How to Tackle New Literature

What follows is a seven-step process to tackle literature. This process is a systematic approach, so although it may seem like it will be slower, in the end it’s actually faster, more accurate, and is very secure:

  1. Text alone. It’s very important to get the text away from the notes, so either write it out for yourself or use a libretto. Translate the text, IPA it if necessary, monologue it by memory in the original language and in your own language. This is your chance to figure out exactly what your subtext is, what you are trying to convey and how you want to communicate that.
  2. Notes alone. Without rhythm. Just learn the notes in order on a random vowel, find the shape of the line, figure out where the toughest passages are and use them as a vocalize to work out any problems in advance.
  3. Rhythm alone. Be sure to look for the little things that often get missed, pick-up notes that are sometimes eighths, sometimes quarters, where the stressed beats are in the phrase, whether the dotted notes are actually double dotted, especially in long passages of coloratura that aren’t equal rhythms.
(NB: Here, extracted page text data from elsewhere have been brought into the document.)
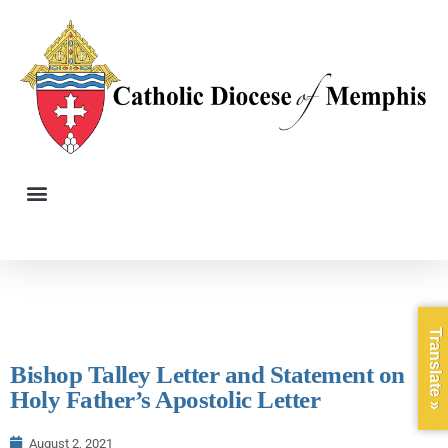
Translate »
Bishop Talley Letter and Statement on
Holy Father’s Apostolic Letter
August 2, 2021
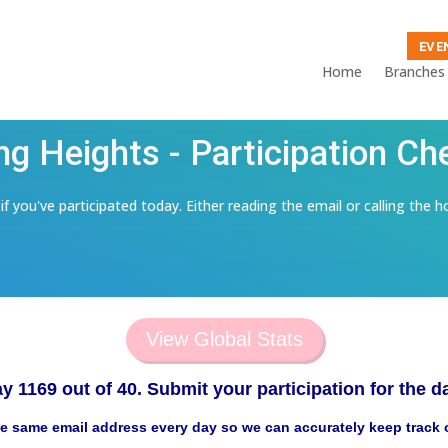
EVE
Home
Branches
ng Heights - Participation Ch
f you've participated today. Either reading the email or calling the h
Pay attention to extra markings the composer uses, tenuto dashes, staccato markings, accents.
  4. Text in rhythm. Try to suit your monologue to the rhythm that you worked out — if it’s from a good composer, it should fit together easily. Remember those extra markings and figure out what that has to do with the text.
  5. Notes in rhythm. Again, pay attention to the markings, tenuti, staccati, accents. Since you’ve worked out the vocalism of it already, now you just need to fit that into the time constraints of the rhythm and make music out of it.
  6. Text and music with no rhythm. This is really your chance to slow it all down, figure out how the vowels fit into the vocal line. Take this step slowly, so that you are sure that you’ve worked everything out before:
  7. Everything together, words, rhythm and music. If you’ve done all of the steps, you will have the piece memorized by the time you’ve learned it, and have worked out most of the technical issues before they ever came up.